● SÉRIE D'EXERCICES
1. Répondez aux questions suivantes sur le texte consacré à la conférence Durban II.
(a) Dans quelle ville et à quelles dates la Conférence d'examen doit-elle se tenir ?
(b) En quelle année et dans quelle ville Sarkozy a-t-il prononcé la phrase citée sur « l'homme africain » ?
(c) À quelle date la LEtr et la LAsi ont-elles été votées en Suisse ?
2. Modifiez le passage du texte sur la conférence Durban II qui va de « En Suisse, le  24 » jusqu'à « se sont renforcées. » en remplaçant « propagande » par « persuasion ».
3. Poursuivez le texte sur la conférence Durban II à partir de l'endroit où il s'arrête.

Genève 20-24 avril 2009: Durban II • Relancer la mobilisation contre le racisme


Du 20 au 24 avril 2009, la Conférence d’examen de la Conférence mondiale contre le racisme se tiendra à Genève. Elle fera le point après plusieurs années au cours desquelles ce fléau s’est développé. De Gaza au Sri Lanka et sur tous les continents les massacres de peuples minoritaires, de peuples soumis au joug néocolonial se poursuivent comme s’ils étaient des catastrophes naturelles et non le fruit empoisonné de la tutelle impérialiste.

L’antiracisme condamné ?En 2004, un parlement français arrogant voulait reconnaître le rôle positif de la colonisation. En 2007, à Dakar, Sarkozy lançait : « Le drame de l’Afrique, c’est que l’homme africain n’est pas assez entré dans l’histoire. » Ce racisme est présent dans les mémoires des personnes qu’il vise.Un capitalisme brutal élargit les inégalités sociales et des politicien·ne·s peignent les colères qu’elles provoquent comme des manifestations du racisme anti-blanc des « jeunes nés de l’immigration », enfants, petits-enfants – français – provenant des anciennes colonies.
    En Suisse, le  24 septembre 2006, la LEtr et la LAsi étaient votées au terme d’une très forte campagne de propagande. Depuis lors, les législations discriminatoires et la campagne raciste et xénophobe qui les justifient se sont renforcées.
    Dans ce contexte, une rumeur parcourt les blogs et les rédactions, qui dénonce la préparation de la Conférence d’examen et annonce son échec programmé. L’Organisation de la Conférence islamique (OCI), en exigeant que le blasphème soit jugé et condamné comme islamophobe, s’apprêterait à la prendre en otage. Les « excès » de 2001 seraient à craindre.

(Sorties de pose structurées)
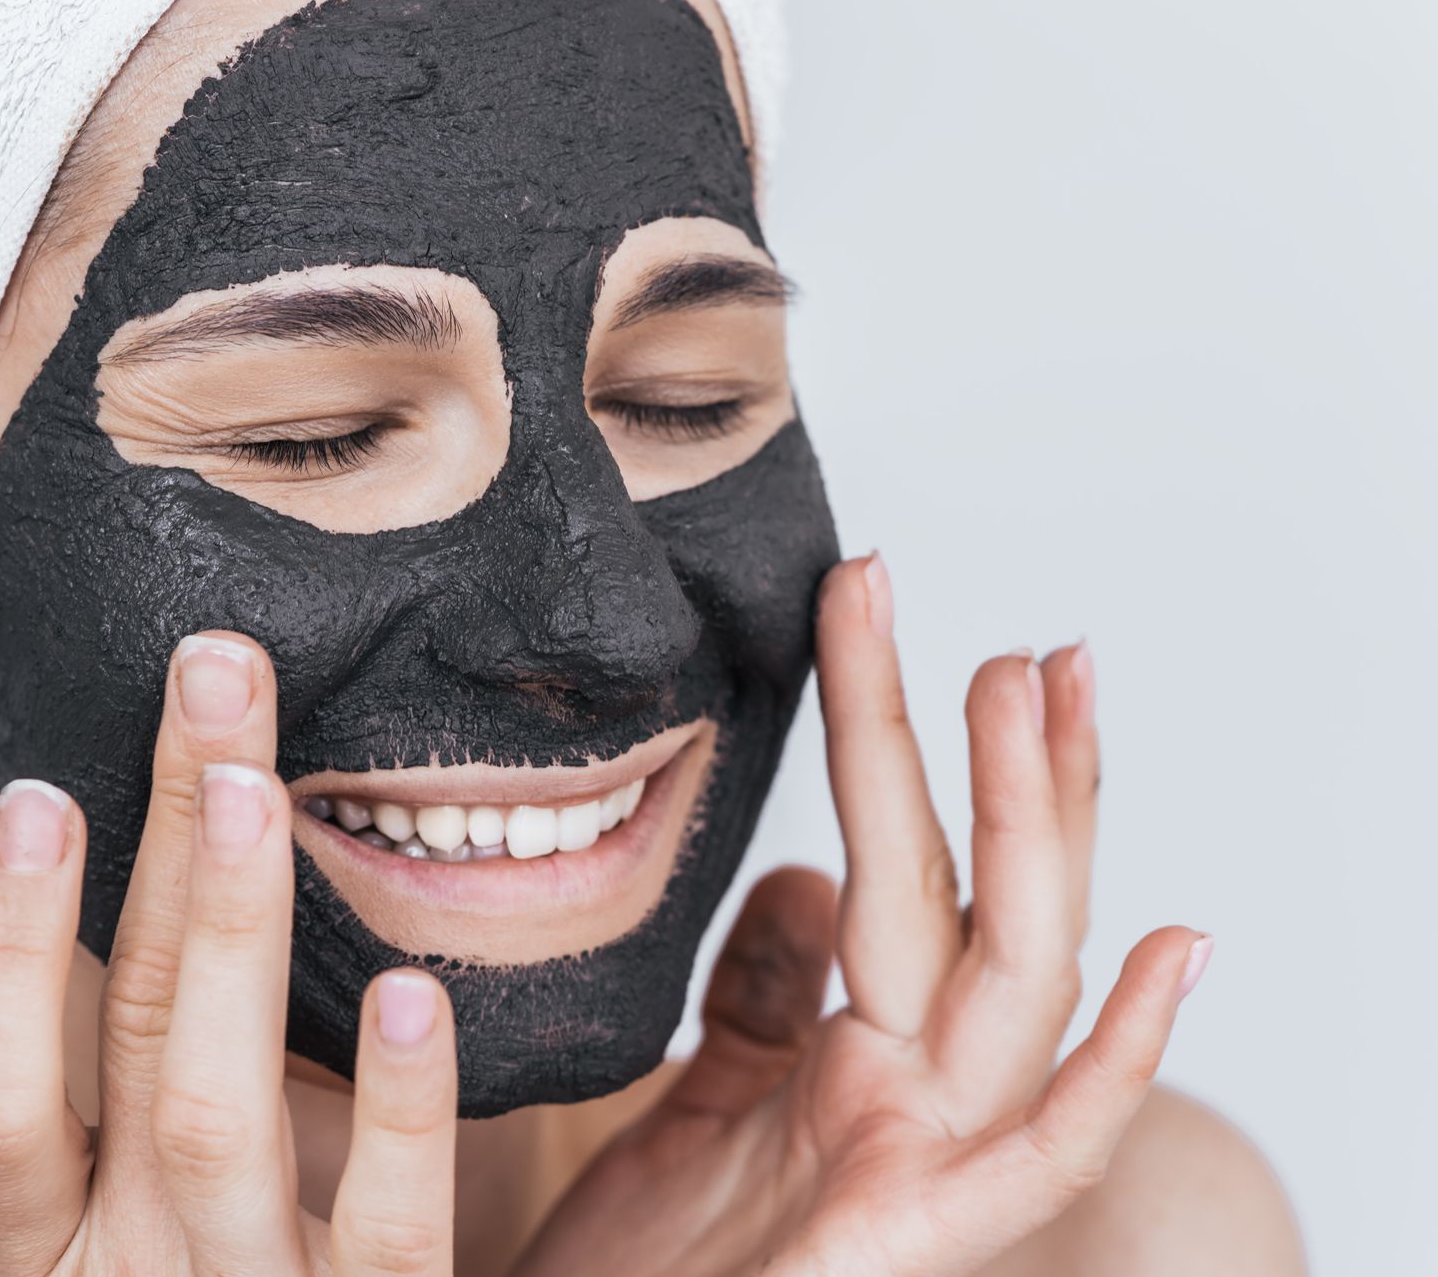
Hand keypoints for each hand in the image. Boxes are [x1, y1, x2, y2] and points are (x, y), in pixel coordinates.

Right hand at [0, 632, 458, 1275]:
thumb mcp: (48, 1257)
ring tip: (253, 787)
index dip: (3, 943)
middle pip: (115, 1048)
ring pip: (210, 1118)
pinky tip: (410, 992)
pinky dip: (397, 1115)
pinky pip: (388, 1234)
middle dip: (153, 855)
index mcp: (39, 1251)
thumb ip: (1, 1132)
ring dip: (225, 940)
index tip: (44, 790)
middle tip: (208, 679)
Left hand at [514, 554, 1210, 1276]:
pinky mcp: (912, 1241)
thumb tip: (810, 872)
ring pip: (1013, 973)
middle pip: (971, 893)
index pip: (904, 866)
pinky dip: (1116, 1063)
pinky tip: (1177, 952)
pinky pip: (1037, 1156)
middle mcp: (908, 1095)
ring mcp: (922, 1164)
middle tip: (1011, 622)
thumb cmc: (643, 1270)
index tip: (880, 609)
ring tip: (1035, 686)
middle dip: (996, 756)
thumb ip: (762, 992)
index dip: (907, 741)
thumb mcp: (695, 1097)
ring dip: (1036, 828)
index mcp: (855, 1056)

● RÉPONSES NUMÉROTÉES
1.
(a) À Genève, du 20 au 24 avril 2009.
(b) En 2007, à Dakar.
(c) Le 24 septembre 2006.

2.
En Suisse, le  24 septembre 2006, la LEtr et la LAsi étaient votées au terme d’une très forte campagne de persuasion. Depuis lors, les législations discriminatoires et la campagne raciste et xénophobe qui les justifient se sont renforcées.

3.
L’expérience de 2001

La Conférence mondiale contre le racisme s’était tenue du 31 août au 7 septembre 2001 en Afrique du Sud, à Durban.
    Vendredi 7 septembre, elle s’était terminée dans la controverse qu’avait soulevée le forum de la société civile. Le débat sur Israël et la Palestine avait donné lieu à des manifestations d’antisémitisme. Mardi 11 septembre 2001, les attentats de New York modifiaient le cours de notre époque.
    La brutale conclusion de la Conférence est mise en scène. Les réactions des médias et des chancelleries occidentaux sont immédiates.
    D’autres images, d’autres événements sont chassés de la scène médiatique. L’assassinat, le 4 novembre 1995, d’Yitzhak Rabin à Tel Aviv et la mort du processus d’Oslo. L’ascension à Jérusalem de l’Esplanade des mosquées par Ariel Sharon et ses hommes de main, le 28 septembre 2000. N’expliquaient-ils pas la colère qui devait se manifester à Durban ?
    La Conférence aurait suscité de l’espoir et provoqué de la déception. Au-delà d’un cercle de spécialistes, rien n’est connu du contexte dans lequel elle s’est réunie, de la déclaration et du programme d’action qu’elle a adoptés.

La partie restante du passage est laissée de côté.